Plants that you put in recently require more watering. Fish advised once a week and maybe every other day if it is hot and windy. I do our new plants daily for the first month and every other day after that – but I need the extra steps to meet the demands of my Fitbit, and I am using either water from our three rain barrels or tap water that we collect while waiting for the water to get to the temperature we want at the kitchen sink. (I haven’t started collecting used bath and shower water yet, but I swear I would if we lived in Arizona.) Fish said the extra watering for new plants can extend out to three years, especially if the garden soil is sandy and if the plant’s roots were potbound before they went into your garden.

The vegetable garden needs a lot more care. If the lettuce, carrots, peas, beans and corn do not get enough water, the plants probably will die and definitely won’t produce well. Even the fruits that come from perennial plants need regular watering. Our strawberry production was way down this year, mostly because I didn’t water the garden as often as I should have. The strawberry plants are healthy and should do well next year, but we got only a dozen quarts of smaller-than-average fruit.

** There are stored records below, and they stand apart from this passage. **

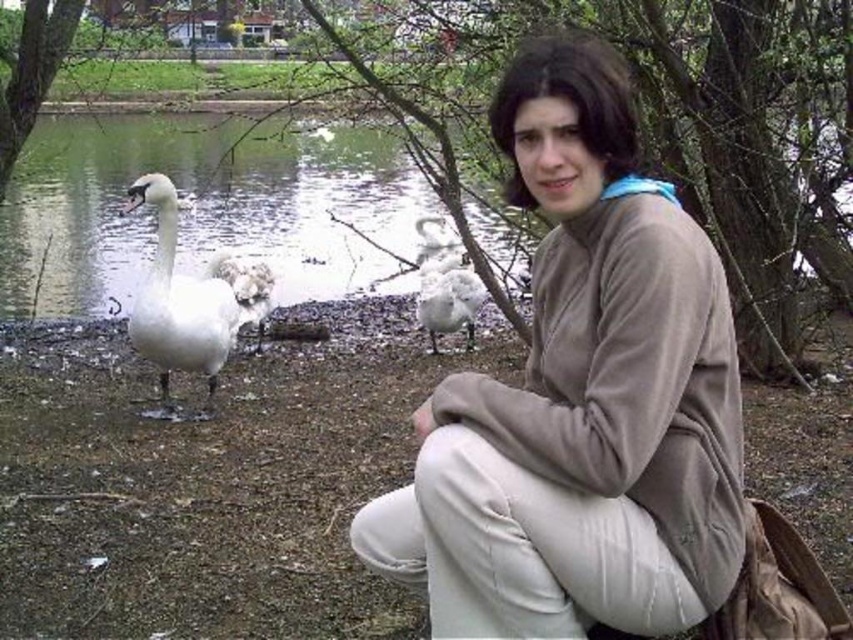
Does white glossy water at left have a lesser height compared to white fluffy goose at center?

No.

Is white glossy water at left wider than white fluffy goose at center?

Indeed, white glossy water at left has a greater width compared to white fluffy goose at center.

You are a GUI agent. You are given a task and a screenshot of the screen. Output one action in this format:
    pyautogui.click(x=<x>, y=<y>)
    Task: Click on the white glossy water at left
    This screenshot has height=640, width=853.
    Given the screenshot: What is the action you would take?
    pyautogui.click(x=202, y=205)

At what (x,y) coordinates should I click in order to perform the action: click on white glossy water at left. Please return your answer as a coordinate pair (x, y). Image resolution: width=853 pixels, height=640 pixels. Looking at the image, I should click on (202, 205).

Can you confirm if matte brown sweater at center is smaller than white glossy swan at left?

Correct, matte brown sweater at center occupies less space than white glossy swan at left.

What are the coordinates of `matte brown sweater at center` in the screenshot? It's located at (581, 397).

The height and width of the screenshot is (640, 853). In order to click on matte brown sweater at center in this screenshot , I will do `click(581, 397)`.

Does white fluffy goose at center appear on the right side of white fluffy goose at left?

Yes, white fluffy goose at center is to the right of white fluffy goose at left.

Who is more distant from viewer, (421,308) or (235,275)?

The point (421,308) is more distant.

Between point (438, 307) and point (244, 292), which one is positioned in front?

Point (244, 292) is in front.

The image size is (853, 640). Find the location of `white fluffy goose at center`. white fluffy goose at center is located at coordinates (445, 284).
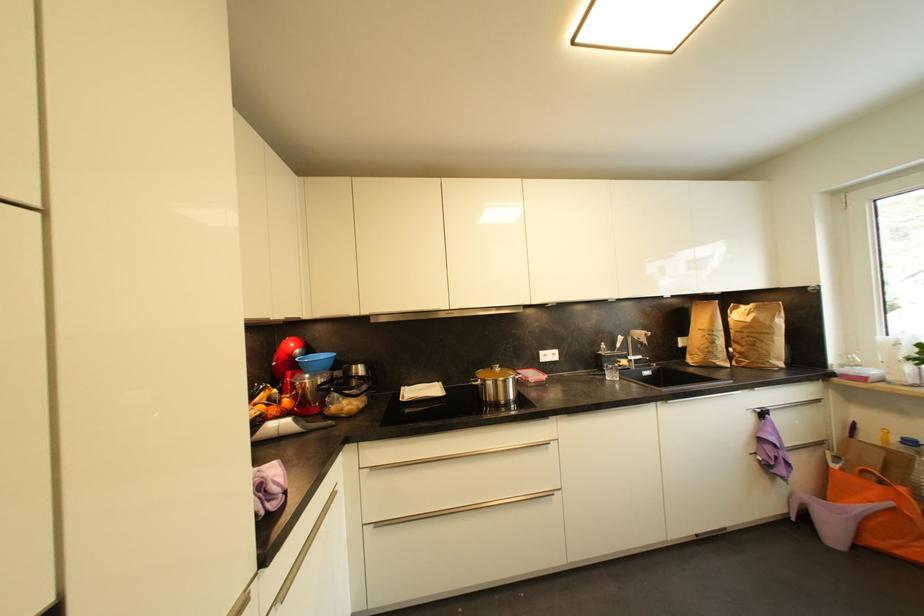
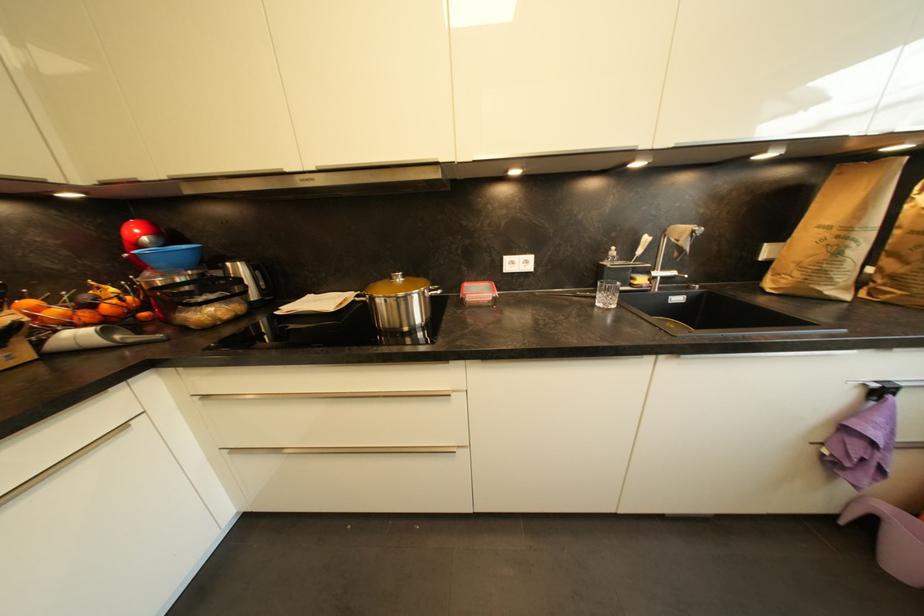
Consider the image. In a continuous first-person perspective shot, in which direction is the camera moving?

The movement direction of the cameraman is right, forward.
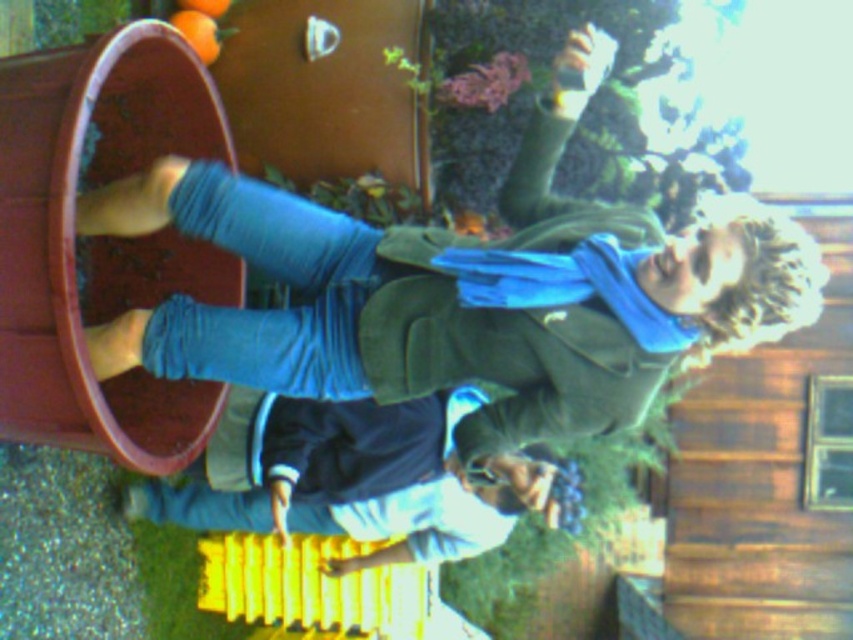
Question: Based on their relative distances, which object is nearer to the dark blue jeans at lower center?

Choices:
 (A) blue cotton scarf at upper right
 (B) orange matte at upper center

Answer: (A)

Question: Is dark blue jeans at lower center to the right of smooth orange at upper center from the viewer's perspective?

Choices:
 (A) yes
 (B) no

Answer: (A)

Question: Which object is the farthest from the orange matte at upper center?

Choices:
 (A) blue cotton scarf at upper right
 (B) smooth orange at upper center
 (C) dark blue jeans at lower center

Answer: (C)

Question: Does orange matte at upper center appear under smooth orange at upper center?

Choices:
 (A) yes
 (B) no

Answer: (A)

Question: In this image, where is orange matte at upper center located relative to smooth orange at upper center?

Choices:
 (A) right
 (B) left

Answer: (A)

Question: Which is farther from the dark blue jeans at lower center?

While I set up sprinklers for the vegetable garden twice – once in May and once in June – I did hand water a number of plants I was especially worried about. I used pelletized carrot seed as an experiment, and – following the packet instructions – the carrots got regular watering until they got to a decent size. I also hand watered new asparagus and blueberry plants and all the transplants.

Watering containers is just like watering house plants – it depends on which pot. The sedums we have outside need to dry out between waterings, so I check the soil each time. The begonias, potted tomatoes, fancy annuals like digiplexis and begonias and the potted Japanese maple get watered anytime it goes two days without raining – which has been often this summer.

Again, these are all from our rain barrels. We have two on our patio and one on our vegetable-garden shed. Only once so far this summer has it been so dry that all of our rain barrels were empty – and we had a thunderstorm a couple of days after they went dry, which replenished them. I don’t know if we actually are saving much money by having rain barrels – but the righteous feeling I get is worth a lot.